Reproduce every record exactly as given.

◆ Information supplied:
■ ■ ■ ■

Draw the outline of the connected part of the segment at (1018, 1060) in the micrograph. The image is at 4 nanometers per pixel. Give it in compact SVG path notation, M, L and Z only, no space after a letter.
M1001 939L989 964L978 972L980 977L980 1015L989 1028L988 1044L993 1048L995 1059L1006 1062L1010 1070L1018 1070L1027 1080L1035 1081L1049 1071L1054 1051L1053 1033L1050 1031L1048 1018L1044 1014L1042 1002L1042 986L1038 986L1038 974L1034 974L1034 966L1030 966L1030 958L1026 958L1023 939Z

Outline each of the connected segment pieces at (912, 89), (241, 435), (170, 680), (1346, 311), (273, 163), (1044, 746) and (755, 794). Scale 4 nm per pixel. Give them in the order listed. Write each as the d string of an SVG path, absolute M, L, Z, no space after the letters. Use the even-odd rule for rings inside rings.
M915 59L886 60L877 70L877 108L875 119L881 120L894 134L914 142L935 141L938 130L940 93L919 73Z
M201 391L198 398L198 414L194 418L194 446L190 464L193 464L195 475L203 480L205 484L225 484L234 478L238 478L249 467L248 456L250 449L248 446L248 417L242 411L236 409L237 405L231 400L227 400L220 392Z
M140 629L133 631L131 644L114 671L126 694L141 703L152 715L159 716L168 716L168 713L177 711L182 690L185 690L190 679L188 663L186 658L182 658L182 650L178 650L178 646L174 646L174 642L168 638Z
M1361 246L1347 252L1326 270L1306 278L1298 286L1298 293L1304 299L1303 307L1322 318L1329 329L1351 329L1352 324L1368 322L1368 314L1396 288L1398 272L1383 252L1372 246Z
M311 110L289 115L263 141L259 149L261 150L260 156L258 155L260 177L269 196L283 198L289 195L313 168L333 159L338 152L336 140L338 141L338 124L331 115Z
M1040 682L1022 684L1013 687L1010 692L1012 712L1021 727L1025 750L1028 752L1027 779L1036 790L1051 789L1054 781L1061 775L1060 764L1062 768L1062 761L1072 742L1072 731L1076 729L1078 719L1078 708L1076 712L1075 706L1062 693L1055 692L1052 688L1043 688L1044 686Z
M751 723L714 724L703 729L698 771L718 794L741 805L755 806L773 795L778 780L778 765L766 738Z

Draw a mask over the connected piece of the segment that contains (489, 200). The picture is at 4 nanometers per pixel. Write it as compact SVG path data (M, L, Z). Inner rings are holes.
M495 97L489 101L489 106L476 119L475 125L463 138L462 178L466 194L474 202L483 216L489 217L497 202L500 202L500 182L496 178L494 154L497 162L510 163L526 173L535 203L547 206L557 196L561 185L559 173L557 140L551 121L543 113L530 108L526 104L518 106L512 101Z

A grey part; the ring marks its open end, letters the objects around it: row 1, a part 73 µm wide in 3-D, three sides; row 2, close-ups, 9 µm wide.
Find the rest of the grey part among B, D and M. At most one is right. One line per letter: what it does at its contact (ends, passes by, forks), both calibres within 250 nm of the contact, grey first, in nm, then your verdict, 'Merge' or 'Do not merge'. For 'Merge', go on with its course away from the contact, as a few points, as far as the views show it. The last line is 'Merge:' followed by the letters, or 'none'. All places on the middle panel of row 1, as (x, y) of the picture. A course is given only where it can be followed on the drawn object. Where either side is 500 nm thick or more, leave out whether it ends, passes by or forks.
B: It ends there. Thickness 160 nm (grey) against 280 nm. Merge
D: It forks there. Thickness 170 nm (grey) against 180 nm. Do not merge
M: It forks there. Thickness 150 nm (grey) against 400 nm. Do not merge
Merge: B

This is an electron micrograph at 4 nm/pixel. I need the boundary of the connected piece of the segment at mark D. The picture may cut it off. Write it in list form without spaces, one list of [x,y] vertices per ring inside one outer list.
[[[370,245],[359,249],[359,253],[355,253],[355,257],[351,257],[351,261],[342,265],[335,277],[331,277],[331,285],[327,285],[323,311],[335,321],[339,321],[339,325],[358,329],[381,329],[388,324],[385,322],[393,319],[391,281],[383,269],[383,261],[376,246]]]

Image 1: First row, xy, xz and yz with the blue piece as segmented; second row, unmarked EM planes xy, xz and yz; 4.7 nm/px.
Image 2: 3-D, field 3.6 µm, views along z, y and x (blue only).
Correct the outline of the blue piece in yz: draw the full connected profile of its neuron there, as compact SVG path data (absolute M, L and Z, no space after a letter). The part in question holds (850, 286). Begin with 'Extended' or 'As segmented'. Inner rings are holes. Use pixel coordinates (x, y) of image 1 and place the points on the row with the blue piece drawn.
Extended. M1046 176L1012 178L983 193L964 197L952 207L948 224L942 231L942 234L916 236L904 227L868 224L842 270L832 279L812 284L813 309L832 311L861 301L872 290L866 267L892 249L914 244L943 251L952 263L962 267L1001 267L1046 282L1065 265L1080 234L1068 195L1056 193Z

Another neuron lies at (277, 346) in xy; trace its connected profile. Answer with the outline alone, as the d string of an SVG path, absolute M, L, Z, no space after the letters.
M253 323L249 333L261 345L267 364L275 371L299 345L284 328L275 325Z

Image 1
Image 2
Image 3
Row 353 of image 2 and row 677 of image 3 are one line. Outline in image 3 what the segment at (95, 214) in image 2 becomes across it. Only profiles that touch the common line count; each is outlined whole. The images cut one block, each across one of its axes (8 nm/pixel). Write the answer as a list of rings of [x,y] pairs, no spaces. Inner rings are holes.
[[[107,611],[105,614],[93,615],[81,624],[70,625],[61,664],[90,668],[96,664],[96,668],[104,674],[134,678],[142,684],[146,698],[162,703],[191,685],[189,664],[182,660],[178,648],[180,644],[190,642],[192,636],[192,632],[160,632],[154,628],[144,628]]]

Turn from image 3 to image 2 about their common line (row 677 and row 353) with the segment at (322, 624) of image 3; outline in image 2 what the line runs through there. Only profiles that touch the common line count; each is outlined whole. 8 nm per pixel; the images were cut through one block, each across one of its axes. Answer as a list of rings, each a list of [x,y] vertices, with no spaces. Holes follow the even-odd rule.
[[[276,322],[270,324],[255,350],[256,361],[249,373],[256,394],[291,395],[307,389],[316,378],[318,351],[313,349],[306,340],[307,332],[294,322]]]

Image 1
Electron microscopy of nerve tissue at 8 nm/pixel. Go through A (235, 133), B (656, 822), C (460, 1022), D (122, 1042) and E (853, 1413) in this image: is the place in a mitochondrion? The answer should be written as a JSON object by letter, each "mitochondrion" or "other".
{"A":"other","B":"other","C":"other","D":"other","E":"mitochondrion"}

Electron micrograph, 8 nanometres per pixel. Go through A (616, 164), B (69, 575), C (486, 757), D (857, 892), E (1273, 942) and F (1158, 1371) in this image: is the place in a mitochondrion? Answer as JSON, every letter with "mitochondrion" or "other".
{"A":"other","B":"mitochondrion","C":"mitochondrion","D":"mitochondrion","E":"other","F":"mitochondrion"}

■ ■ ■ ■

◆ Output for this exercise:
Draw the outline of the connected part of the segment at (1018, 1060) in the micrograph. The image is at 4 nanometers per pixel. Give it in compact SVG path notation, M, L and Z only, no space after a letter.
M1001 939L989 964L978 972L980 977L980 1015L989 1028L988 1044L993 1048L995 1059L1006 1062L1010 1070L1018 1070L1027 1080L1035 1081L1049 1071L1054 1051L1053 1033L1050 1031L1048 1018L1044 1014L1042 1002L1042 986L1038 986L1038 974L1034 974L1034 966L1030 966L1030 958L1026 958L1023 939Z

Outline each of the connected segment pieces at (912, 89), (241, 435), (170, 680), (1346, 311), (273, 163), (1044, 746) and (755, 794). Scale 4 nm per pixel. Give them in the order listed. Write each as the d string of an SVG path, absolute M, L, Z, no space after the letters. Use the even-odd rule for rings inside rings.
M915 59L886 60L877 70L877 108L875 119L881 120L894 134L914 142L935 141L938 130L940 93L919 73Z
M201 391L198 398L198 414L194 418L194 446L190 464L193 464L195 475L203 480L205 484L225 484L234 478L238 478L249 467L248 456L250 449L248 446L248 417L242 411L236 409L237 405L231 400L227 400L220 392Z
M140 629L133 631L131 644L114 671L126 694L141 703L152 715L159 716L168 716L168 713L177 711L182 690L185 690L190 679L188 663L186 658L182 658L182 650L178 650L178 646L174 646L174 642L168 638Z
M1361 246L1347 252L1326 270L1306 278L1298 286L1298 293L1304 299L1303 307L1322 318L1329 329L1351 329L1352 324L1368 322L1368 314L1396 288L1398 272L1383 252L1372 246Z
M311 110L289 115L263 141L259 149L261 150L260 156L258 155L260 177L269 196L283 198L289 195L313 168L333 159L338 152L336 140L338 141L338 124L331 115Z
M1040 682L1022 684L1013 687L1010 692L1012 712L1021 727L1025 750L1028 752L1027 779L1036 790L1051 789L1054 781L1061 775L1060 764L1062 768L1062 761L1072 742L1072 731L1076 729L1078 719L1078 708L1076 712L1075 706L1062 693L1055 692L1052 688L1043 688L1044 686Z
M751 723L714 724L703 729L698 771L718 794L741 805L755 806L773 795L778 780L778 765L766 738Z

Draw a mask over the connected piece of the segment that contains (489, 200). The picture is at 4 nanometers per pixel. Write it as compact SVG path data (M, L, Z). Inner rings are holes.
M495 97L489 101L489 106L476 119L475 125L463 138L462 178L466 194L474 202L483 216L489 217L497 202L500 202L500 182L496 178L494 154L497 162L510 163L526 173L535 203L547 206L557 196L561 185L559 173L557 140L551 121L543 113L530 108L526 104L518 106L512 101Z

A grey part; the ring marks its open end, letters the objects around it: row 1, a part 73 µm wide in 3-D, three sides; row 2, close-ups, 9 µm wide.
Find the rest of the grey part among B, D and M. At most one is right. One line per letter: what it does at its contact (ends, passes by, forks), both calibres within 250 nm of the contact, grey first, in nm, then your verdict, 'Merge' or 'Do not merge'. For 'Merge', go on with its course away from the contact, as a few points, as far as the views show it. The last line is 'Merge:' followed by the letters, or 'none'. All places on the middle panel of row 1, as (x, y) of the picture. A course is given only where it can be followed on the drawn object. Where either side is 500 nm thick or more, leave out whether it ends, passes by or forks.
B: It ends there. Thickness 160 nm (grey) against 280 nm. Merge
D: It forks there. Thickness 170 nm (grey) against 180 nm. Do not merge
M: It forks there. Thickness 150 nm (grey) against 400 nm. Do not merge
Merge: B

This is an electron micrograph at 4 nm/pixel. I need the boundary of the connected piece of the segment at mark D. The picture may cut it off. Write it in list form without spaces, one list of [x,y] vertices per ring inside one outer list.
[[[370,245],[359,249],[359,253],[355,253],[355,257],[351,257],[351,261],[342,265],[335,277],[331,277],[331,285],[327,285],[323,311],[335,321],[339,321],[339,325],[358,329],[381,329],[388,324],[385,322],[393,319],[391,281],[383,269],[383,261],[376,246]]]

Image 1: First row, xy, xz and yz with the blue piece as segmented; second row, unmarked EM planes xy, xz and yz; 4.7 nm/px.
Image 2: 3-D, field 3.6 µm, views along z, y and x (blue only).
Correct the outline of the blue piece in yz: draw the full connected profile of its neuron there, as compact SVG path data (absolute M, L and Z, no space after a letter). The part in question holds (850, 286). Begin with 'Extended' or 'As segmented'. Inner rings are holes. Use pixel coordinates (x, y) of image 1 and place the points on the row with the blue piece drawn.
Extended. M1046 176L1012 178L983 193L964 197L952 207L948 224L942 231L942 234L916 236L904 227L868 224L842 270L832 279L812 284L813 309L832 311L861 301L872 290L866 267L892 249L914 244L943 251L952 263L962 267L1001 267L1046 282L1065 265L1080 234L1068 195L1056 193Z

Another neuron lies at (277, 346) in xy; trace its connected profile. Answer with the outline alone, as the d string of an SVG path, absolute M, L, Z, no space after the letters.
M253 323L249 333L261 345L267 364L275 371L299 345L284 328L275 325Z

Image 1
Image 2
Image 3
Row 353 of image 2 and row 677 of image 3 are one line. Outline in image 3 what the segment at (95, 214) in image 2 becomes across it. Only profiles that touch the common line count; each is outlined whole. The images cut one block, each across one of its axes (8 nm/pixel). Write the answer as a list of rings of [x,y] pairs, no spaces. Inner rings are holes.
[[[107,611],[105,614],[93,615],[81,624],[70,625],[61,664],[90,668],[96,664],[96,668],[104,674],[134,678],[142,684],[146,698],[162,703],[191,685],[189,664],[182,660],[178,648],[180,644],[190,642],[192,636],[192,632],[160,632],[154,628],[144,628]]]

Turn from image 3 to image 2 about their common line (row 677 and row 353) with the segment at (322, 624) of image 3; outline in image 2 what the line runs through there. Only profiles that touch the common line count; each is outlined whole. 8 nm per pixel; the images were cut through one block, each across one of its axes. Answer as a list of rings, each a list of [x,y] vertices, with no spaces. Holes follow the even-odd rule.
[[[276,322],[270,324],[255,350],[256,361],[249,373],[256,394],[291,395],[307,389],[316,378],[318,351],[313,349],[306,340],[307,332],[294,322]]]

Image 1
Electron microscopy of nerve tissue at 8 nm/pixel. Go through A (235, 133), B (656, 822), C (460, 1022), D (122, 1042) and E (853, 1413) in this image: is the place in a mitochondrion? The answer should be written as a JSON object by letter, each "mitochondrion" or "other".
{"A":"other","B":"other","C":"other","D":"other","E":"mitochondrion"}

Electron micrograph, 8 nanometres per pixel. Go through A (616, 164), B (69, 575), C (486, 757), D (857, 892), E (1273, 942) and F (1158, 1371) in this image: is the place in a mitochondrion? Answer as JSON, every letter with "mitochondrion" or "other".
{"A":"other","B":"mitochondrion","C":"mitochondrion","D":"mitochondrion","E":"other","F":"mitochondrion"}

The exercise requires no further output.